La date de 1485 n’y figure pas. Et rien dans ce que nous savons de la famille d’Ecrosnes ne renvoie à cette date. En 1485 Antoine d’Ecrosnes était seigneur de Boigneville depuis 8 ans (sous tutelle vu son jeune âge). Mystère ! 

• La date de décès de Jean d’Ecrosnes et Marguerite de Verdun son épouse qui y figure est 1477 (on lit bien : LESQUELS SONT DECEDES LAN DE GRACE 1477). Cette date est fausse : c’est le fils de Jean, Pierre (le jeune) qui est mort en 1477 (4) . Jean apparaît pour la dernière fois en 1468 lors de la signature d’un bail (5). On peut faire l’hypothèse que cette dalle a été réalisée à la fin du 16ème siècle ou au début du 17ème siècle par Jacques ou François d’Ecrosnes, ce dernier ayant donné par ailleurs des preuves de sa connaissance approximative de ses ancêtre. 

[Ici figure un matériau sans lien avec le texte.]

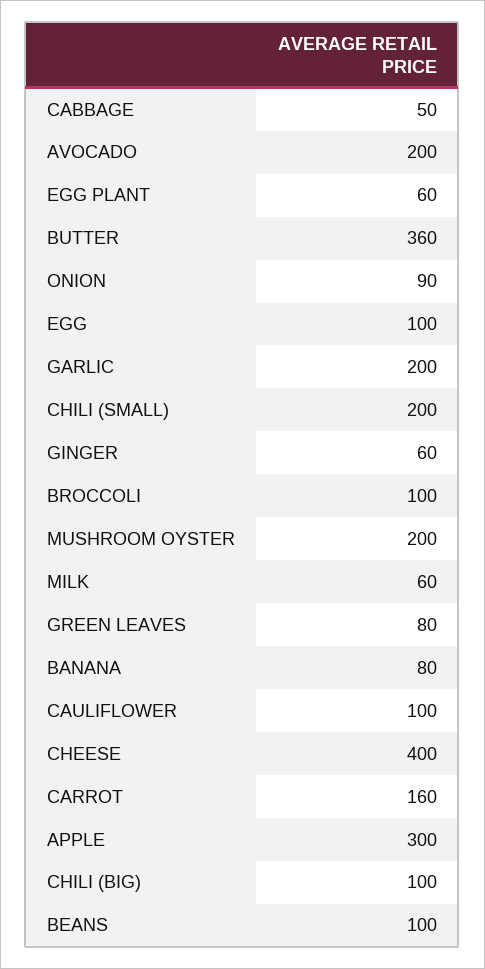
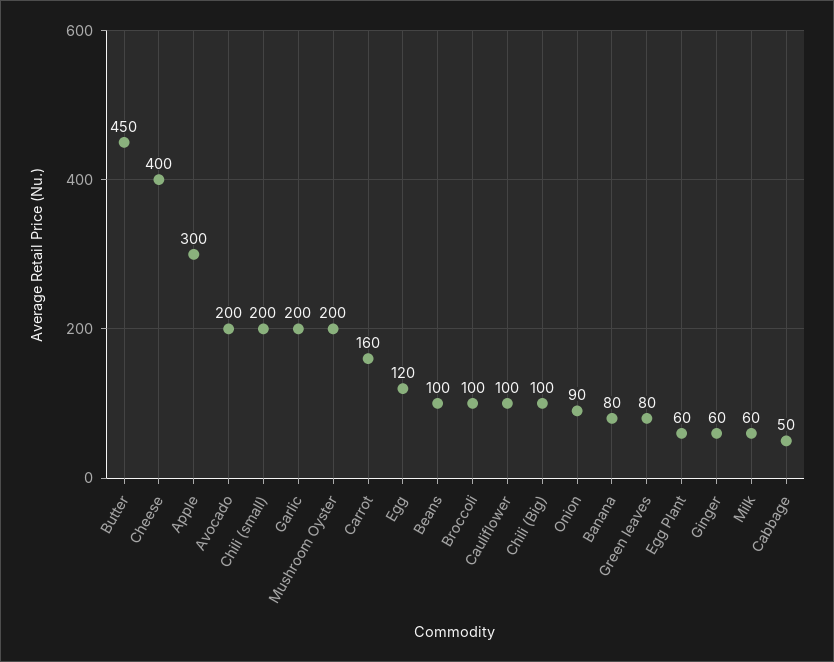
BUTTER: 360 -> 450
EGG: 100 -> 120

• L’inscription centrale, très effacée, et commençant par « CIGISTMISI » ne figure pas dans la description de 1694. Il s’agit manifestement d’un chevalier, sans doute seigneur de Boigneville, enterré là avec sa femme. Mais rien ne permet pour l’instant de les identifier. Mystère ! 

• Pierre d’Ecrosnes et son épouse Catherine des Mazzis ne sont pas morts tous deux en 1508 comme gravé sur la dalle. Pierre, on l’a vu, est décédé en 1477. Son épouse sans doute également : on trouve la trace d’un « acte de souffrance » (délai supplémentaire accordé pour prêter foi et hommage) accordé en 1477 par Hélion de Tranchelion, seigneur du Coudray, à Jeanne du Broullat aïeule maternelle des enfants de feu Pierre d'Ecrosnes et Catherine des Mazzis (6). Les deux sont donc bien morts la même année, mais en 1477 et non en 1508.. 

• Enfin Antoine d’Ecrosnes est mort en 1521 (et non 1514) et Bertranne de Fesnières vers 1531, si l’on croit le Chanoine Hubert, d’Orléans (7).